Eyes Wide Shut (an adaptation of Arthur Schnitzler's 1926 short novel Traumnovella/Dream Story) concerns the exposition of the anatomy of sexual desire and the psychology of mind. The principle investigation involves the psychological state of a prosperous young Doctor, Bill Harford. One night Harford's wife Alice, admits she has dreamt of sleeping with another man. Later wandering the streets of the City after attending a patient, the distracted Harford stumbles into a series of increasingly risky encounters, culminating in his infiltrating a surreal orgy held by a shadowy sect.
Experience comes to appear unreal to Harford, his home, his wife, his child, his profession
and even himself as he mechanically walks through nocturnal streets with his thoughts roaming through space. The film suggests that something really unreal – a dream, a suspicion – can make reality itself seem unreal.
Kubrick directs with great force and precision the enigmas of the mind. His film is strong on the fleeting moments that lodge in the memory – a look/a word/an encounter – and on the irrationality of our emotional negotiations. At the end the macabre mysteries remain unsolved, so, too, do the psychological riddles of Harford's actions. Is his morbid intensity the hallucinatory effect of sleep deprivation, or the deliberate result of callous narcissism? Who can say?
Eyes Wide Shut has some affinity with Kubrick's 1975 picaresque film Barry Lyndon. It follows a similar episodic structure, although set in modern-day New York, not 18th century Europe. And the quest is for sexual satisfaction rather than social satisfaction. But the cool depiction of a blank hero passing through scenes of decadence follows the same path. Barry Lyndon ended unflinchingly and fittingly with the expulsion of an unrepentant rogue. Eyes Wide Shut ends awkwardly with the reacceptance of a repentant husband. Except he has nothing to repent and his wife has got nothing to forgive him for.

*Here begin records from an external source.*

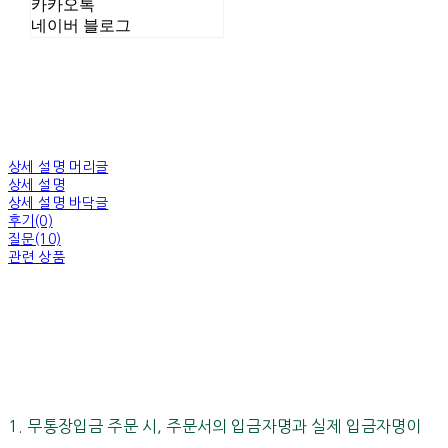
카카오톡
네이버 블로그
상세 설명 머리글
상세 설명
상세 설명 바닥글
후기(0)
질문(10)
관련 상품
1. 무통장입금 주문 시, 주문서의 입금자명과 실제 입금자명이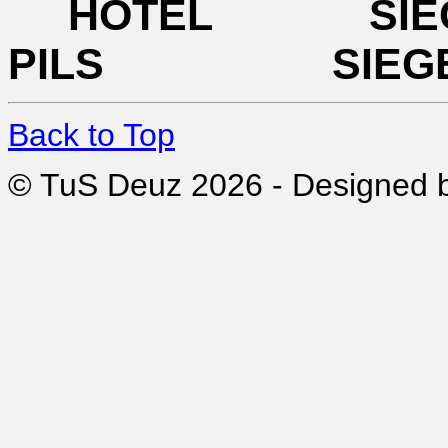
HOTEL SI
PILS SIEG
Back to Top
© TuS Deuz 2026 - Designed 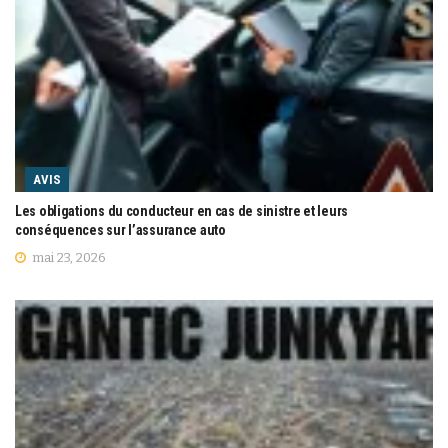
AVIS
Les obligations du conducteur en cas de sinistre et leurs
conséquences sur l’assurance auto
mai 23, 2026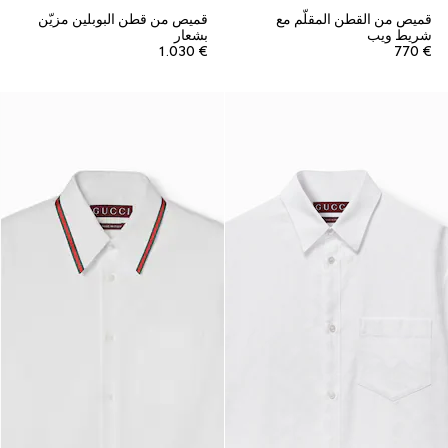
قميص من القطن المقلّم مع
قميص من قطن البوبلين مزيّن
شريط ويب
بشعار
€ 1.030
€ 770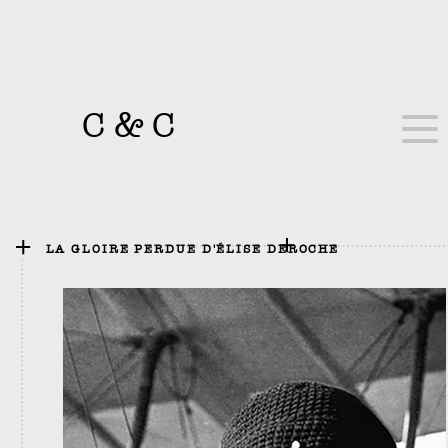
C
&
C
LA GLOIRE PERDUE D'ÉLISE DEROCHE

The film presents a series of scenes in which the sole motive for action for men and women alike, is sex drive. Kubrick is declaring the primacy of the erotic. What follows adopts many of the narrative devices of the fairy tale to explore the balance between id and ego, the desires of instinctual life and the repressions necessary for the maintenance of social existence. Each section of the film is positioned with precision by Kubrick's beautifully framed shots and tightly controlled tone. There is a struggle between reason and madness, with reason ultimately residing in Kubrick's camera.
The first decisive scene occurs in the course of a long sequence depicting an opulent Manhattan Christmas Party. Dr. Bill Harford (Tom Cruise) is summoned by threateningly authoritarian security personnel. We see him being interrupted but we have no idea of the cause. Then we cut, disconcertingly, to the image of a naked female body sprawled on the floor of a large bathroom. Primarily we can't be certain if she's asleep, unconscious or dead. Standing over her, pulling up his pants, is the perpetrator of some unperceived erotic act, whom we recognise as the party's host, Victor Ziegler (Sydney Pollack). Before this scenario develops further Harford enters. He kneels and revives the girl, observing that she came dangerously close to dying.